# SUPPLIED TEXT start
SHOW RETENTION POLICIES

show_retention_policies = "SHOW RETENTION POLICIES" on_clause .

Example:

-- show all retention policies on a database
SHOW RETENTION POLICIES ON "mydb"

SHOW SERIES

show_series_stmt = "SHOW SERIES" [ from_clause ] [ where_clause ] [ limit_clause ] [ offset_clause ] .

Example:

SHOW SERIES FROM "telegraf"."autogen"."cpu" WHERE cpu = 'cpu8'

SHOW SHARD GROUPS

show_shard_groups_stmt = "SHOW SHARD GROUPS" .

Example:

SHOW SHARD GROUPS

SHOW SHARDS

show_shards_stmt = "SHOW SHARDS" .

Example:

SHOW SHARDS

SHOW SUBSCRIPTIONS

show_subscriptions_stmt = "SHOW SUBSCRIPTIONS" .

Example:

SHOW SUBSCRIPTIONS

SHOW TAG KEYS

show_tag_keys_stmt = "SHOW TAG KEYS" [ from_clause ] [ where_clause ] [ group_by_clause ]
                     [ limit_clause ] [ offset_clause ] .

Examples:

-- show all tag keys
SHOW TAG KEYS

-- show all tag keys from the cpu measurement
SHOW TAG KEYS FROM "cpu"

-- show all tag keys from the cpu measurement where the region key = 'uswest'
SHOW TAG KEYS FROM "cpu" WHERE "region" = 'uswest'

-- show all tag keys where the host key = 'serverA'
SHOW TAG KEYS WHERE "host" = 'serverA'

SHOW TAG VALUES

show_tag_values_stmt = "SHOW TAG VALUES" [ from_clause ] with_tag_clause [ where_clause ]
                       [ group_by_clause ] [ limit_clause ] [ offset_clause ] .

Examples:

-- show all tag values across all measurements for the region tag
SHOW TAG VALUES WITH KEY = "region"

-- show tag values from the cpu measurement for the region tag
SHOW TAG VALUES FROM "cpu" WITH KEY = "region"
# SUPPLIED TEXT end
# ENTRIES SHOWN start
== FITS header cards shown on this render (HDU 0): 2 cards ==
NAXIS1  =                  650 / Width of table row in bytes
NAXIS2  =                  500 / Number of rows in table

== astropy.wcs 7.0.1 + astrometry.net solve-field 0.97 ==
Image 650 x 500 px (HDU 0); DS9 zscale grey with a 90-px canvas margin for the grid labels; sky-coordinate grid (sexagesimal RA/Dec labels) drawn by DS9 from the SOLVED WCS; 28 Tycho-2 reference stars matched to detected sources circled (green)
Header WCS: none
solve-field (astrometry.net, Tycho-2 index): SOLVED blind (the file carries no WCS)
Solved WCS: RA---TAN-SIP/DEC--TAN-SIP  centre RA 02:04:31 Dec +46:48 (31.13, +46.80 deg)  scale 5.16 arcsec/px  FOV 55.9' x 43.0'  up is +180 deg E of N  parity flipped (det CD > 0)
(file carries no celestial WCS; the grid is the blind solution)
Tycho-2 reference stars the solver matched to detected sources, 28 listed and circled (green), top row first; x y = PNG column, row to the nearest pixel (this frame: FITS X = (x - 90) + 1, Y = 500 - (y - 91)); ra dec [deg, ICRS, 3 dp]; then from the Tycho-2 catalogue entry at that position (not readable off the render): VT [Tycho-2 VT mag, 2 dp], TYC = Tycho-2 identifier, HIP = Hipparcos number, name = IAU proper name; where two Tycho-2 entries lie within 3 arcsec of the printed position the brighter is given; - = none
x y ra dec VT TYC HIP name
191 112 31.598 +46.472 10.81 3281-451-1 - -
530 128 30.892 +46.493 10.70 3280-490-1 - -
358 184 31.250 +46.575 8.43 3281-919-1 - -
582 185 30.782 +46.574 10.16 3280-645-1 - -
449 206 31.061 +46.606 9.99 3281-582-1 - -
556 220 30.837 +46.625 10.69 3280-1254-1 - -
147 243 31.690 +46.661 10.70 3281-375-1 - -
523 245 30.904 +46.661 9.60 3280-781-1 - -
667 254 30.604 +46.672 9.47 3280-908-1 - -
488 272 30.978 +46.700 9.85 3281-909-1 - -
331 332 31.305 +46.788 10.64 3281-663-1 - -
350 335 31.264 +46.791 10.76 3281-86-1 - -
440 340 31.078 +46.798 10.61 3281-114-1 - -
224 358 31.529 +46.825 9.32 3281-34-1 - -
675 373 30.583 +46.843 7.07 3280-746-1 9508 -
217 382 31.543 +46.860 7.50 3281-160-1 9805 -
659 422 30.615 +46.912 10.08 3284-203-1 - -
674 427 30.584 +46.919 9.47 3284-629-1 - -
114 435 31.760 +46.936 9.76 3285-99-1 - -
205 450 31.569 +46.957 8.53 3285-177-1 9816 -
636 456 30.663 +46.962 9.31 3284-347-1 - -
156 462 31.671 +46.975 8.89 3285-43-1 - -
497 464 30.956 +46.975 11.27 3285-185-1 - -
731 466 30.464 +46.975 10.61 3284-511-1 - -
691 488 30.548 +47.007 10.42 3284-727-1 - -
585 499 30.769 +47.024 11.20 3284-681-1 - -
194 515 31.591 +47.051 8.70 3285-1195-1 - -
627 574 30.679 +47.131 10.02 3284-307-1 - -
# ENTRIES SHOWN end
**OBJECTIVE**. Write what comes next in the SHOW statement reference, starting right after its last line. The records aren't needed here.

**RESPONSE TO THIS EXERCISE**.
-- show tag values across all measurements for all tag keys that do not include the letter c
SHOW TAG VALUES WITH KEY !~ /.*c.*/

-- show tag values from the cpu measurement for region & host tag keys where service = 'redis'
SHOW TAG VALUES FROM "cpu" WITH KEY IN ("region", "host") WHERE "service" = 'redis'

SHOW USERS

show_users_stmt = "SHOW USERS" .

Example:

-- show all users
SHOW USERS

REVOKE

revoke_stmt = "REVOKE" privilege [ on_clause ] "FROM" user_name .

Examples:

-- revoke admin privileges from jdoe
REVOKE ALL PRIVILEGES FROM "jdoe"

-- revoke read privileges from jdoe on mydb
REVOKE READ ON "mydb" FROM "jdoe"

SELECT

select_stmt = "SELECT" fields from_clause [ into_clause ] [ where_clause ]
              [ group_by_clause ] [ order_by_clause ] [ limit_clause ]
              [ offset_clause ] [ slimit_clause ] [ soffset_clause ]
              [ timezone_clause ] .

Examples:

-- select mean value from the cpu measurement where region = 'uswest' grouped by 10 minute intervals
SELECT mean("value") FROM "cpu" WHERE "region" = 'uswest' GROUP BY time(10m) fill(0)

-- select from all measurements beginning with cpu into the same measurement name in the cpu_1h retention policy
SELECT mean("value") INTO "cpu_1h".:MEASUREMENT FROM /cpu.*/

-- select from measurements grouped by the day with a timezone
SELECT mean("value") FROM "cpu" GROUP BY region, time(1d) fill(0) tz("America/Chicago")

Clauses

from_clause     = "FROM" measurements .

group_by_clause = "GROUP BY" dimensions fill(fill_option).

into_clause     = "INTO" ( measurement | back_ref ).

limit_clause    = "LIMIT" int_lit .

offset_clause   = "OFFSET" int_lit .

slimit_clause   = "SLIMIT" int_lit .

soffset_clause  = "SOFFSET" int_lit .

timezone_clause = tz(string_lit) .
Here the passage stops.